Reaktionen von Günther Jauch, Wilhelm von Boddien und anderen auf Hasso Plattners Schenkung
„20 Millionen? Das kann ja wohl nicht wahr sein, sensationell!“ Wilhelm von Boddien, Chef des Fördervereins für das Berliner Stadtschloss, erfuhr von der Spende Hasso Plattners für die Knobelsdorff-Fassade in Potsdam gestern durch den MAZ-Anruf. „Das Geschenk hätte ich auch gern für das Berliner Schloss gehabt. Aber – im Ernst – ich finde das neidlos toll. Potsdams Stadtschloss ist damit in trockenen Tüchern. Das wird auch uns beflügeln.“ Die Berliner brauchen 80 Millionen Euro für die historische Fassade ihres Schlosses.
In Potsdam war die Freude ungeteilt. Barbara Kuster, Kabarettistin und Mitbegründerin der Pro-Stadtschloss-Initiative „Mitteschön“, kündigte für den 10. Dezember ein Freudenfest am Alten Markt an, wo die Initiative seit Monaten phantasievoll mit Fundamentsteinklopfen, Auktionen, Schlossdinners und Demonstrationen für die Knobelsdorff-Fassade kämpft.
„Ein Kanonendonner zum richtigen Zeitpunkt. Das ist der Durchbruch“, kommentierte Michael Schöne, Vorsitzender des Vereins Potsdamer Stadtschloss, Plattners Offenbarung einen Tag vor der Jury-Sitzung zu den sechs Landtagsentwürfen. „Jetzt können wir nicht nur die äußere Fassade nach Knobelsdorff bauen, sondern auch den Innenhof.“ Der Verein werde weiter Spenden sammeln, ein Ehepaar habe gerade 40 000 Euro in Aussicht gestellt, sagte Schöne. Es freue ihn besonders für Günther Jauch, der mit 3,5 Millionen Euro für das Fortunaportal „den Schritt nach vorn machte, ohne dass ihm bisher jemand gefolgt wäre“.
Günther Jauch selbst verglich die Schenkung mit „zehn Jahren Weihnachten und Ostern an einem Tag“. Doch angesichts der zugespitzten Spardebatte vor Plattners Befreiungsschlag frage er sich auch: „Wie hätte der Landtag ausgesehen, wenn Hasso Plattner nicht so großzügig gewesen wäre?“ Die Potsdamer mache der Software-Milliardär glücklich – Politikern erspare er „das Eingeständnis, dass sie den Landtagsbeschluss zugunsten von Knobelsdorff wahrscheinlich nie verwirklicht hätten“, sagte Jauch. „Jetzt bin ich froh, dass das Fortunaportal nicht den Eingang zu einem groben Klotz á la Potsdam Center bilden muss.“
„20 Millionen sind derart viel, dass es auch für den Hofbereich reicht“, konstatierte Wieland Niekisch, CDU-Fraktionsvize im Landtag und Potsdamer Kreisparteichef.

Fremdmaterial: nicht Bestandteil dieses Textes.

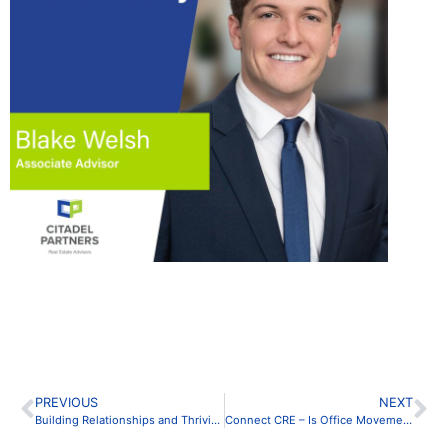
PREVIOUS
NEXT
Building Relationships and Thriving in CRE
Connect CRE – Is Office Movement Dead? Nope, it’s Evolving!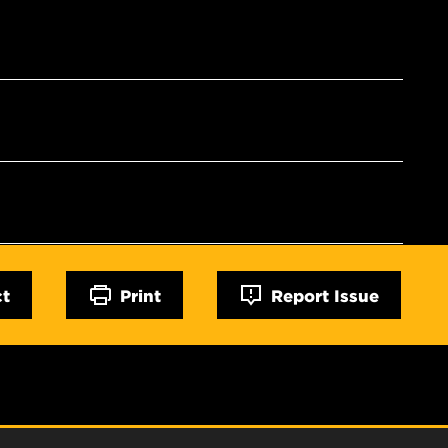
ct
Print
Report Issue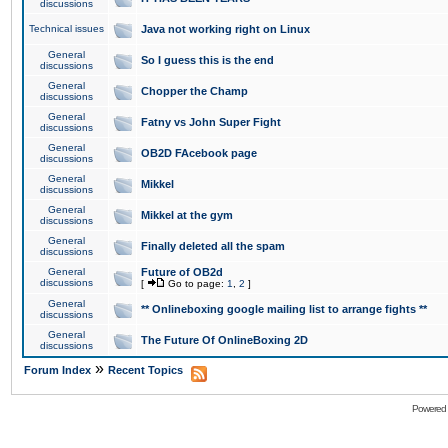
discussions
Technical issues
Java not working right on Linux
General
So I guess this is the end
discussions
General
Chopper the Champ
discussions
General
Fatny vs John Super Fight
discussions
General
OB2D FAcebook page
discussions
General
Mikkel
discussions
General
Mikkel at the gym
discussions
General
Finally deleted all the spam
discussions
General
Future of OB2d
discussions
[
Go to page:
1
,
2
]
General
** Onlineboxing google mailing list to arrange fights **
discussions
General
The Future Of OnlineBoxing 2D
discussions
»
Forum Index
Recent Topics
Powered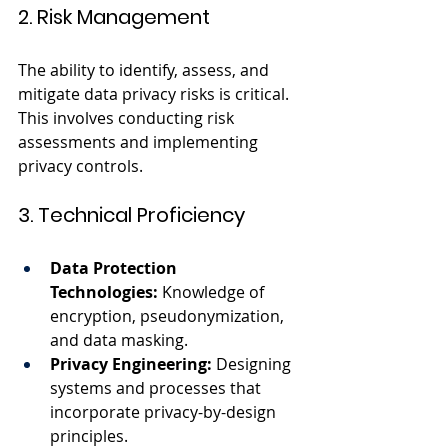
2. Risk Management
The ability to identify, assess, and 
mitigate data privacy risks is critical. 
This involves conducting risk 
assessments and implementing 
privacy controls.
3. Technical Proficiency
Data Protection 
Technologies:
 Knowledge of 
encryption, pseudonymization, 
and data masking.
Privacy Engineering:
 Designing 
systems and processes that 
incorporate privacy-by-design 
principles.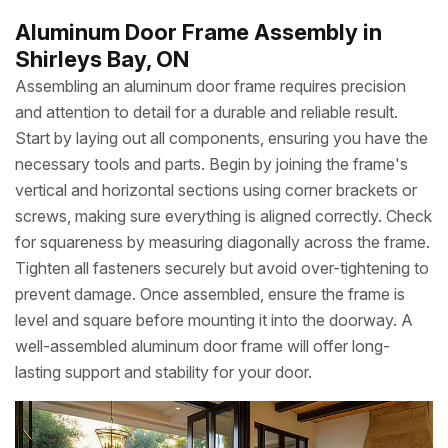
Aluminum Door Frame Assembly in
Shirleys Bay, ON
Assembling an aluminum door frame requires precision
and attention to detail for a durable and reliable result.
Start by laying out all components, ensuring you have the
necessary tools and parts. Begin by joining the frame's
vertical and horizontal sections using corner brackets or
screws, making sure everything is aligned correctly. Check
for squareness by measuring diagonally across the frame.
Tighten all fasteners securely but avoid over-tightening to
prevent damage. Once assembled, ensure the frame is
level and square before mounting it into the doorway. A
well-assembled aluminum door frame will offer long-
lasting support and stability for your door.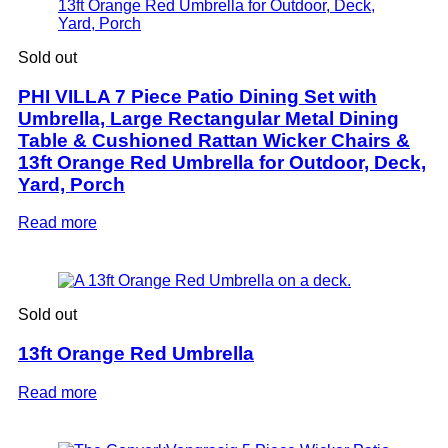
Sold out
PHI VILLA 7 Piece Patio Dining Set with
Umbrella, Large Rectangular Metal Dining
Table & Cushioned Rattan Wicker Chairs &
13ft Orange Red Umbrella for Outdoor, Deck,
Yard, Porch
Read more
Sold out
13ft Orange Red Umbrella
Read more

Enthalten sein könne auch „das weltberühmte knobelsdorffsche Treppenhaus am Corps des Logis“. Er hoffe, dass die Sache nicht durch den Finanzminister und den Landtagspräsidenten „zerredet“ werde. Für die CDU erfülle sich „nach zwölf Jahren Kampf“ ein Traum. Das Landtagsschloss nach Knobelsdorff komme „in äußerer Gestalt 1:1“.
Potsdams Oberbürgermeister Jann Jakobs (SPD) wurde von der Nachricht völlig überrumpelt. Er gab um 13 Uhr noch ahnungslos eine Pressekonferenz zu anderen Bauvorhaben, als Plattner seine Schenkung verkündete. „Ich denke, dass ich im Namen vieler Potsdamer spreche, wenn ich Hasso Plattner für die großartige Unterstützung der historischen Mitte danke“, sagte Jakobs. SPD-Stadtfraktionschef Mike Schubert ergänzte: „Ein Glückstag für Potsdam!“
Versöhnlich gab sich Knobelsdorff-Skeptiker Hans-Jürgen Scharfenberg, Fraktionschef der Linken in der Potsdamer Stadtverordnetenver sammlung und Landtagsabgeordneter. „Die Fassade war ein Kostenrisiko. Dass sie jetzt aus privaten Mitteln bezahlt wird, verändert die Situation. Natürlich muss aber ein funktion aler Landtag mit der historischen Fassade in Übereinstimmung gebracht werden.“ Mit dem Ergebnis „schmücken“ wolle sich die Linke nicht, sagte Scharfenberg, zumal er sich mit dem Geld „viel Sinnbringendes vorstellen“ könne.